Continue the article on Maryland's nonjudicial settlement agreements from its last sentence.

◆ Document excerpt:

···

Maryland Allows Use of Nonjudicial Settlement Agreements in Trust Administration

March 24, 2017

Maryland previously enacted a version of the Uniform Trust Code (UTC), which contains various provisions focused on permitting more efficient administration of trusts. However, Maryland’s version of the UTC initially omitted the UTC section that allows private agreements, known as “nonjudicial settlement agreements” (NJSAs), to resolve issues related to trusts without court approval. A summary of the UTC provisions Maryland adopted in 2014 — and effective January 1, 2015 — is available here

Many commentators noted the absence of NJSAs from Maryland’s Trust Act, and expressed concern that the absence of NJSAs would make Maryland trusts more difficult to administer than trusts in other UTC states. The state addressed this omission in 2016 when it amended the Maryland Trust Act to authorize the use of NJSAs. Section 14.5-111 of the Maryland Estates and Trust Article, which is based on Section 111 of the UTC, became effective October 1, 2016. This amendment benefits trustees and beneficiaries by potentially reducing trust administration costs and court delays. But while NJSAs offer parties a means of addressing issues related to trusts without court approval, using NJSAs involves certain risks that are absent from court proceedings.

Under Section 14.5-111, interested parties may enter into an NJSA to resolve an issue relating to a trust to the extent the agreement “does not violate a material purpose of the trust and includes terms and conditions that could be properly approved by the court under this title or other applicable law.” Md. Code Ann., Est. & Trusts § 14.5-111(b)-(c). Without limiting its scope, the amendment expressly permits NJSAs regarding the following matters:

(1) interpretation or construction of the terms of the trust;

(2) approval of a report or accounting of a trustee;

(3) direction to a trustee to refrain from performing a particular act, or grant to a trustee of a necessary or desirable power;

(4) resignation or appointment of a trustee and determination of the compensation of a trustee;

(5) transfer of the principal place of administration of a trust; and

(6) liability of a trustee for an action relating to the trust.

···

◆ Data:
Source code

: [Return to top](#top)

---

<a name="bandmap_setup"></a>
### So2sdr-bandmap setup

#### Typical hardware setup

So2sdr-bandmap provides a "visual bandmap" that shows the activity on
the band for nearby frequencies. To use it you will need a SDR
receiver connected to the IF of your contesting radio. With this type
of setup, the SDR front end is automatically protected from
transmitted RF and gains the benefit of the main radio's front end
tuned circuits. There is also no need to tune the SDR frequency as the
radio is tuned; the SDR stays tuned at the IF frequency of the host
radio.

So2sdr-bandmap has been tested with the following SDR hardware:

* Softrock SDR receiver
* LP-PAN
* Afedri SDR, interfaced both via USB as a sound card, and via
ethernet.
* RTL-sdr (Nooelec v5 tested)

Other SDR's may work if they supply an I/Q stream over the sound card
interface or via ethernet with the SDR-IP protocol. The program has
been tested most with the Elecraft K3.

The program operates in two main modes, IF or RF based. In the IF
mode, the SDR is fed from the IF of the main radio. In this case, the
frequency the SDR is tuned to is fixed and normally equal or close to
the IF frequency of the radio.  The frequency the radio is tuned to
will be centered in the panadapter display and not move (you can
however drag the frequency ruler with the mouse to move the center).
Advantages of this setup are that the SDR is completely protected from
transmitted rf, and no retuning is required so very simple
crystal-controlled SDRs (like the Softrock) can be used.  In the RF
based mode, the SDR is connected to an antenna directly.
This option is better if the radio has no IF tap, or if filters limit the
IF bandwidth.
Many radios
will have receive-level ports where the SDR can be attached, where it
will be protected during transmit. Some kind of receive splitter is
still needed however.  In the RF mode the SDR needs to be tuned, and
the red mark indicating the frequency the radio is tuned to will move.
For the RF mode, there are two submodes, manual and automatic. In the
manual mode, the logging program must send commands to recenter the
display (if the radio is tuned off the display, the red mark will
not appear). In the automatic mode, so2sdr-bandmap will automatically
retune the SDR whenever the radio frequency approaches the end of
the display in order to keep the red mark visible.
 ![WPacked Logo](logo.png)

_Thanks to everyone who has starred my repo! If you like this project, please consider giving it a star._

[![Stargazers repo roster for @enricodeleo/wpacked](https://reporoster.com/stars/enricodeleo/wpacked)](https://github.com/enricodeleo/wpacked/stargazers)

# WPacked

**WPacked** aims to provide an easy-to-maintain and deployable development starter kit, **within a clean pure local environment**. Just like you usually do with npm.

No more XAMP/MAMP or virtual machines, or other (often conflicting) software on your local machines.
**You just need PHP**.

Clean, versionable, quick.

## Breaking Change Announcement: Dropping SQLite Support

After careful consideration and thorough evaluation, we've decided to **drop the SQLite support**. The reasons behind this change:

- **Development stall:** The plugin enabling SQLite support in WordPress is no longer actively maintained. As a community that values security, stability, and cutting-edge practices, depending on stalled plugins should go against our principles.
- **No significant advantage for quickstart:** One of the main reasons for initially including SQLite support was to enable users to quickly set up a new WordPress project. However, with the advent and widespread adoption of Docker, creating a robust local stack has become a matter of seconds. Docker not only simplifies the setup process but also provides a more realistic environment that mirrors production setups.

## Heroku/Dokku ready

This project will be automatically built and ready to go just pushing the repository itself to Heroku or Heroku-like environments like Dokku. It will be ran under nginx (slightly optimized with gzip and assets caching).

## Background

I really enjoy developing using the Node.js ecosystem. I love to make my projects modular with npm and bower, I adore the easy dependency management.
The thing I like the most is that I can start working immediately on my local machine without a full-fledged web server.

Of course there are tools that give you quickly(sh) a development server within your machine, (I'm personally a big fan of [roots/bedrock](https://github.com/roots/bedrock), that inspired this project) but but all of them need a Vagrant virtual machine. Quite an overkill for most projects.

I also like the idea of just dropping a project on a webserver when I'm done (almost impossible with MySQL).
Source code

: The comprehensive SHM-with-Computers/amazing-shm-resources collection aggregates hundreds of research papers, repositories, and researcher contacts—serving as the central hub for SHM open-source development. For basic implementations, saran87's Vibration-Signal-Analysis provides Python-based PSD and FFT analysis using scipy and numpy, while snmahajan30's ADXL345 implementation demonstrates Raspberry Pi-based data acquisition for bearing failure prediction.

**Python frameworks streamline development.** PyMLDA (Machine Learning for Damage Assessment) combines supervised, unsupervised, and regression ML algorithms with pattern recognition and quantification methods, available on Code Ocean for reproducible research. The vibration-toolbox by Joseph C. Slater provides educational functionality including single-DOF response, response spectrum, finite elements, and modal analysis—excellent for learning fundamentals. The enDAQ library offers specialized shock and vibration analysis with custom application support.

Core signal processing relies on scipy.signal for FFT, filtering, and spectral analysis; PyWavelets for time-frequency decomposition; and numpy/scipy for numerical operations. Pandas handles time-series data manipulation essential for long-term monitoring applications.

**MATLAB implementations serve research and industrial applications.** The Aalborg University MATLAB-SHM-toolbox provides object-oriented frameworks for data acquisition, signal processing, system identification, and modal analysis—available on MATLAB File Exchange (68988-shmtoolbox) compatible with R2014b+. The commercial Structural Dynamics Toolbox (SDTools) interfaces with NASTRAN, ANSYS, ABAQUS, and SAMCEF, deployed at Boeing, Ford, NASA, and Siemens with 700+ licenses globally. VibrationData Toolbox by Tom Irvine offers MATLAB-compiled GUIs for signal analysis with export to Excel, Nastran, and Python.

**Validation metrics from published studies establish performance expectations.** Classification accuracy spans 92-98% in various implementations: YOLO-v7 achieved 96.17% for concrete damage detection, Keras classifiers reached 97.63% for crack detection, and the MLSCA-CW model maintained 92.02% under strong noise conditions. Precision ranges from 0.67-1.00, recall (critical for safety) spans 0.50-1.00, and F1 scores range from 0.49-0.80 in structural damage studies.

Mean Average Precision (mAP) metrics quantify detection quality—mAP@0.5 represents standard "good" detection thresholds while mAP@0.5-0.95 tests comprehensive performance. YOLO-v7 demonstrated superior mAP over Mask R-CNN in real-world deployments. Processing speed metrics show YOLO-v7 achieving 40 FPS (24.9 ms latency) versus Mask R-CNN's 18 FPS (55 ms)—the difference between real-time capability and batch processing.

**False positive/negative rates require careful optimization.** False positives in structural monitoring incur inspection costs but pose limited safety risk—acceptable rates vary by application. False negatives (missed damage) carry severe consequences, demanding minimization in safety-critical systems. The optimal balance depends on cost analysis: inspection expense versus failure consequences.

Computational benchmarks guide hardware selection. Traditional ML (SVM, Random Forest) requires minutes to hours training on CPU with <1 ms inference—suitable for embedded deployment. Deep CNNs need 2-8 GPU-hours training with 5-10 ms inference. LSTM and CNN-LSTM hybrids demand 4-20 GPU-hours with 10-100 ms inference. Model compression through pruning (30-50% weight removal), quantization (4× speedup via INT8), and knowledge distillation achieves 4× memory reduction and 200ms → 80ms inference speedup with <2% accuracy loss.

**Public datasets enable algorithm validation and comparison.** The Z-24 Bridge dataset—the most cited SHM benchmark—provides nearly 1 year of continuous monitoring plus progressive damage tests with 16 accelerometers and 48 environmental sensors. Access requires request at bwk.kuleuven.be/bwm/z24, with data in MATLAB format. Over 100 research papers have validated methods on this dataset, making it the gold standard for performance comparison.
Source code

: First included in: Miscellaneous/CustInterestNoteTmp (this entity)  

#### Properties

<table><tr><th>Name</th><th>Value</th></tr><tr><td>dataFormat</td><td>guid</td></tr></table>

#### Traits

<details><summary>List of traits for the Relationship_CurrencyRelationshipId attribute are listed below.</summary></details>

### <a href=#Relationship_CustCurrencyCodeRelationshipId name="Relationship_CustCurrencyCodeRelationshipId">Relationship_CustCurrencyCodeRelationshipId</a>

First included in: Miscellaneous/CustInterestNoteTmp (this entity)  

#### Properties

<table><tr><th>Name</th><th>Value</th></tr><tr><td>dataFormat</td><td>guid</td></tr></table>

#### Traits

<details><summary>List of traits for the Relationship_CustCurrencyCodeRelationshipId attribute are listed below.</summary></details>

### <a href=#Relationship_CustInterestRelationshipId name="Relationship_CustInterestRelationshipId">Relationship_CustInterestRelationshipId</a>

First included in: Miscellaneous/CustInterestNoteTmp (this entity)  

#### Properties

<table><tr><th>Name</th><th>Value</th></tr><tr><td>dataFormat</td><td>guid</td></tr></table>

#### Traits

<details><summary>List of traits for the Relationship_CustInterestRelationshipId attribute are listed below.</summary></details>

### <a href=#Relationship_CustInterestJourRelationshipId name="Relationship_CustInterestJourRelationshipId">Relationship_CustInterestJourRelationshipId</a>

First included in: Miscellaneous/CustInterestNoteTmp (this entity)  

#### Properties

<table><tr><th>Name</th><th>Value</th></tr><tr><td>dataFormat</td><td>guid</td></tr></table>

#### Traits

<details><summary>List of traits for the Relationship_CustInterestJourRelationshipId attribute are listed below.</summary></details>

···

◆ Answer for the task:
Md. Code Ann., Est. & Trusts § 14.5-111(d).

Notably, this amendment expressly permits trustees to resign, obtain approval of their accountings from beneficiaries, and resolve liabilities for actions taken as trustee without court approval even where the trust instrument is silent on such matters. Before the amendment was enacted, trustees had to rely on Maryland’s common law rule that a trustee could seek a release and indemnification without violating its fiduciary duties. The amendment codifies a trustee’s right to seek a release and indemnification. Subject to the terms of the trust instrument, trustees can quickly end acrimonious relationships without public court filings. Likewise, beneficiaries can replace underperforming trustees with less expense and time delay.

The amendment also expressly permits interested parties to empower a trustee to act or prohibit a trustee from acting in a particular circumstance. For example, interested parties may enter into an NJSA instructing a corporate trustee to retain a concentrated position in a family asset. As part of the NJSA, the beneficiaries may also release the trustee from liability if the asset loses value.

However, parties should be mindful of at least three important limitations to NJSAs. First, the amendment is unclear as to which parties must join an NJSA for it to be valid. Trustees of trusts with minor or unborn beneficiaries must refer to other sections of the Maryland Trust Act governing virtual representation by parents and current trust beneficiaries to determine whether those beneficiaries are adequately represented.

Second, an NJSA must include terms and conditions that the court could properly approve. As discussed in the comments to the Uniform Trust Code, the source of the amendment, an NJSA cannot be used to create a result not authorized by law. UTC § 111 cmt. For example, interested parties may not use an NJSA to terminate a trust in an impermissible manner.

Finally, an NJSA may not violate a material purpose of the trust. Md. Code Ann., Est. & Trusts § 14.5-111(b)-(c).

To address the concern regarding whether an NJSA has been approved by the necessary parties, the amendment authorizes petitions to the court to determine whether representation was adequate. Md. Code Ann., Est. & Trusts § 14.5-111(e). For example, a court may rule on the limited issue of whether a parent may represent and bind her living and unborn children. Although such a petition would require a court filing, it would disclose fewer details about the trust than a traditional filing.

Likewise, the amendment addresses the second concern by expressly authorizing petitions to determine whether the court could properly approve an NJSA’s terms and conditions. Md. Code Ann., Est. & Trusts § 14.5-111(e).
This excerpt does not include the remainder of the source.